Polyherbal ointments

Sometimes, it is known as herbal salves, which are usually made by combining herbs with oil like lanolin or petroleum jelly and water. However, other ointments may include beeswax or cocoa butter. Some herbs more useful in polyherbal ointments are:-

  • Gooseberry (Emblica Officinalis): It is an Ayurvedic herb. This herb is most useful to strengthen hair and promote hair growth.
  • Gotu kola (Centella Asiatica): It is one of the most common Ayurvedic herbs.

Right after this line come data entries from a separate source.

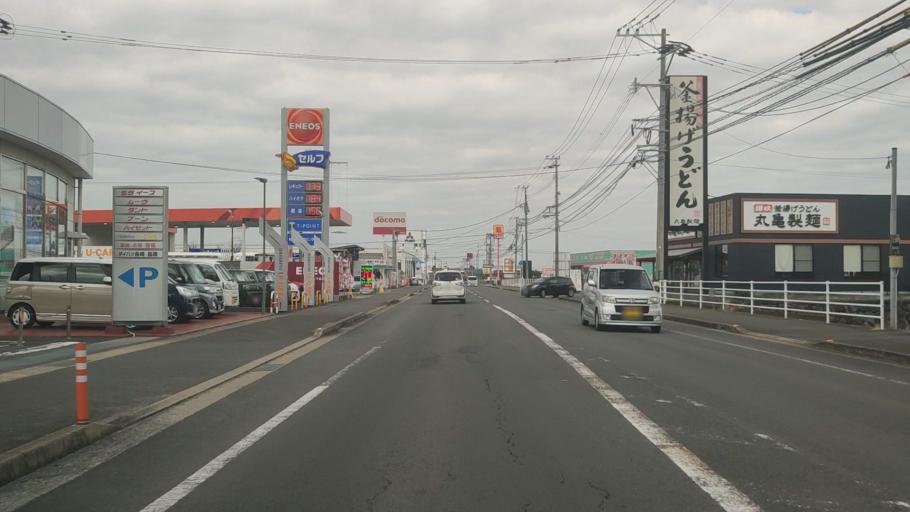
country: JP
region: Nagasaki
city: Shimabara
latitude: 32.8049
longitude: 130.3624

However, it is thought to improve hair length and stimulate hair growth.
  • Aloe vera (A. Barbadensis Mill.): It is a tropical plant and a familiar folk remedy for burns and digestive issues.
  • Holy basil (Ocimum sanctum): It is a fragrant, adaptogenic herb popular for its healing properties. However, it may support prevent hair loss affected by dandruff and itching or changes in hormonal levels.

How to use

Polyherbal ointments are usually appealing directly to your scalp. With the help of clean hands, massage the polyherbal ointment into your scalp until absorbing as per the manufacturer’s instructions.

Herbal creams

Herbal creams may contain less oil and more water than herbal ointments and are easily absorbing by your skin. However, some of these herbal creams may include:-

  • Giant dodder (Cuscuta Reflexa Roxb): According to 2008 research, the giant dodder is a sprawling, Ayurvedic plant that supports treating alopecia through steroid hormones by inhibiting the 5a reductase enzyme.
  • Bitter apple (Citrullus Colocynthis): It is a desert, fruit-bearing plant mostly useful in Ayurveda. However, it may contain glycosides, which are compounds thought to initiate hair growth.
  • False Daisy (Eclipta alba): It is an herb mostly useful in Ayurveda to improve hair growth. A survey from 2014, false daisy supports tonic hair follicles and provokes a faster hair growth stage in nude mice.
  • Night-flowering jasmine (Nyctanthes Arbortristis): According to a 2016 study, night-flowering jasmine initiating hair growth in rats and may be useful against alopecia.

How to use

With the support of clean hands, massage the herbal hair cream into your scalp or apply it to hair from roots to tips as per the manufacturer’s instructions.

Herbal gels

However, it may contain herbal extracts in a gel base. Typically, they do not contain oil. There are some herbal gels to support healthy hair may include:-

  • Fenugreek (Trigonella Foenum-Graecum): However, it is a member of the pea family. Fenugreek is a familiar cooking spice with potential hair-growing benefits. According to a study from 2006, seed extract increases hair volume and hair thickness in men and women with moderate hair loss.
  • Marking nut (Semecarpus Anacardium): However, the nut plant is finding in the sub-Himalayan area and most useful in Ayurvedic and Siddha medicine to help hair grow. Most research is requiring on marking nut to determine their effectiveness and safety.

How to use

With the support of clean hands, massage the herbal gel into your scalp or apply it to your hair from roots to tips as per the manufacturer’s instructions.